Directions:
Pull every line with the word "disk" out of the entries below.

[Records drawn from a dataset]
*** Block opens ***

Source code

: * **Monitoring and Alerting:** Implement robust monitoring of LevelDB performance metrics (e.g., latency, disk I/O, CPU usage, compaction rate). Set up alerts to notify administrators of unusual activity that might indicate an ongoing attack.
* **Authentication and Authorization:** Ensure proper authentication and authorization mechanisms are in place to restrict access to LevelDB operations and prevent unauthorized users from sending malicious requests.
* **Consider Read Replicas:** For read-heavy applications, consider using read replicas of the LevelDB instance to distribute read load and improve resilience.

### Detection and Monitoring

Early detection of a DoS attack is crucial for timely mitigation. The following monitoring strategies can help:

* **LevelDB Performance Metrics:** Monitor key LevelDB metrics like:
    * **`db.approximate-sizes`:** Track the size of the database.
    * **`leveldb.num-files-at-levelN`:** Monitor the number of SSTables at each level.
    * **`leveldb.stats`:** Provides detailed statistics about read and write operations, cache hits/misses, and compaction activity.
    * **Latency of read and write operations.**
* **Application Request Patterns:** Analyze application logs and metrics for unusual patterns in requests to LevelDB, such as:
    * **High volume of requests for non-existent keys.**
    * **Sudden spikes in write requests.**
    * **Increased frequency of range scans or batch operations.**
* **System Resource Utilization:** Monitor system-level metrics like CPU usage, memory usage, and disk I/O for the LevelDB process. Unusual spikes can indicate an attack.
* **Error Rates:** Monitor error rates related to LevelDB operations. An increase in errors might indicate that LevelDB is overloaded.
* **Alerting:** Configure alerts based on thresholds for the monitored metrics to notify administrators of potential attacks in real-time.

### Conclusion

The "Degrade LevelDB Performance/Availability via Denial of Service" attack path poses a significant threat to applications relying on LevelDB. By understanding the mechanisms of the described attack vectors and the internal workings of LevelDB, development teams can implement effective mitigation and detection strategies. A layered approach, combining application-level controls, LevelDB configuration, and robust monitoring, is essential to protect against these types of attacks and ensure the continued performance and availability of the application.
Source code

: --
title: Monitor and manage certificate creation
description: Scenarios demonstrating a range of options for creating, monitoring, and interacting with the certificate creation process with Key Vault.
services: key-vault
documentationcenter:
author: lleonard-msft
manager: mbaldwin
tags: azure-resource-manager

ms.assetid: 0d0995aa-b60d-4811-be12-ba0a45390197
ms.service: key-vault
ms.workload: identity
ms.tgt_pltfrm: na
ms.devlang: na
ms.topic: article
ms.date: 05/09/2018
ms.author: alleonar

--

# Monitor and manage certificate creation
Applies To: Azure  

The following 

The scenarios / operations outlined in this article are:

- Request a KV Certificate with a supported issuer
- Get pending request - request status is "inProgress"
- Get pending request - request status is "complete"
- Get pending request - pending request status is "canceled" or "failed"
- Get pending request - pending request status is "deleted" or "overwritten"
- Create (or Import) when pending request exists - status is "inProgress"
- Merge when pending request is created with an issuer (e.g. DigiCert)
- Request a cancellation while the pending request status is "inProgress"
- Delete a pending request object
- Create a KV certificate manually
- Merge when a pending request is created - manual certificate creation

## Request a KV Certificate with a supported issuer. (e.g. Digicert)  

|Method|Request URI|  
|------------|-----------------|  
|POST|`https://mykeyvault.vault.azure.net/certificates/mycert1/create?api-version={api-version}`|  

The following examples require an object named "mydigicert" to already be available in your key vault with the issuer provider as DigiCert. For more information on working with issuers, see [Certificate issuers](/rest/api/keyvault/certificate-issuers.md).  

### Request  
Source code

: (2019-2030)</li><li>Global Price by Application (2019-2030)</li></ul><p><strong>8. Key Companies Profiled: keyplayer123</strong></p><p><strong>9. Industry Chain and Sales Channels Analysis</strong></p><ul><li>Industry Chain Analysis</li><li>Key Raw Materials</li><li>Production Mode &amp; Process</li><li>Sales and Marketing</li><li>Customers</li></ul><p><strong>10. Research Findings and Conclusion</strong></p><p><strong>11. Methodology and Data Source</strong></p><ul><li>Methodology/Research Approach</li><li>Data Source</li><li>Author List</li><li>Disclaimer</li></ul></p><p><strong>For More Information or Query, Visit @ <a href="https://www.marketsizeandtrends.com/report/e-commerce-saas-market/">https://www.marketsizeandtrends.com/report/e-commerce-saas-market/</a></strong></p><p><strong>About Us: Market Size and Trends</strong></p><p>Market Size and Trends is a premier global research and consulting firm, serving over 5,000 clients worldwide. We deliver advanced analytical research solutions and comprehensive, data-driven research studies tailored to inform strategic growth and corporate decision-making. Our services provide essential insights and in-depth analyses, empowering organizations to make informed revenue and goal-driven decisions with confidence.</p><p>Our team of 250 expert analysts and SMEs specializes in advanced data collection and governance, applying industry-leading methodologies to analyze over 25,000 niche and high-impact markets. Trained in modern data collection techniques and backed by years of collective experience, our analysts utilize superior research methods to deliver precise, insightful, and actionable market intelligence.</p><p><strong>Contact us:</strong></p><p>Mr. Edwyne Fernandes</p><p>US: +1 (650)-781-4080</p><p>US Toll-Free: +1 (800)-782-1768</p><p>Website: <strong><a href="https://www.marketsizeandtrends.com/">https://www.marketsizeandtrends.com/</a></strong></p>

*** Block closes ***

Written answer:
: * **Monitoring and Alerting:** Implement robust monitoring of LevelDB performance metrics (e.g., latency, disk I/O, CPU usage, compaction rate). Set up alerts to notify administrators of unusual activity that might indicate an ongoing attack.
* **System Resource Utilization:** Monitor system-level metrics like CPU usage, memory usage, and disk I/O for the LevelDB process. Unusual spikes can indicate an attack.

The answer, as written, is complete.